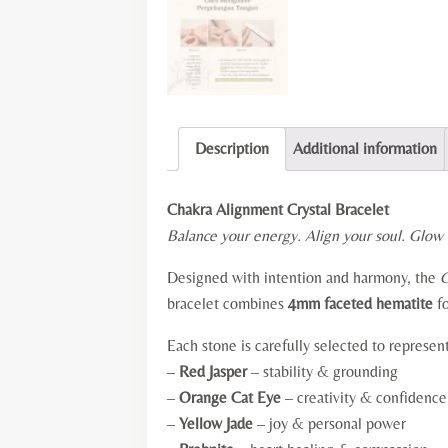
Description
Additional information
Chakra Alignment Crystal Bracelet
Balance your energy. Align your soul. Glow 
Designed with intention and harmony, the
C
bracelet combines
4mm faceted hematite
fo
Each stone is carefully selected to represen
–
Red Jasper
– stability & grounding
–
Orange Cat Eye
– creativity & confidence
–
Yellow Jade
– joy & personal power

------

An exact copy of the material is required, minus the pictures.

Description
Additional information
Chakra Alignment Crystal Bracelet
Balance your energy. Align your soul. Glow 
Designed with intention and harmony, the
C
bracelet combines
4mm faceted hematite
fo
Each stone is carefully selected to represen
–
Red Jasper
– stability & grounding
–
Orange Cat Eye
– creativity & confidence
–
Yellow Jade
– joy & personal power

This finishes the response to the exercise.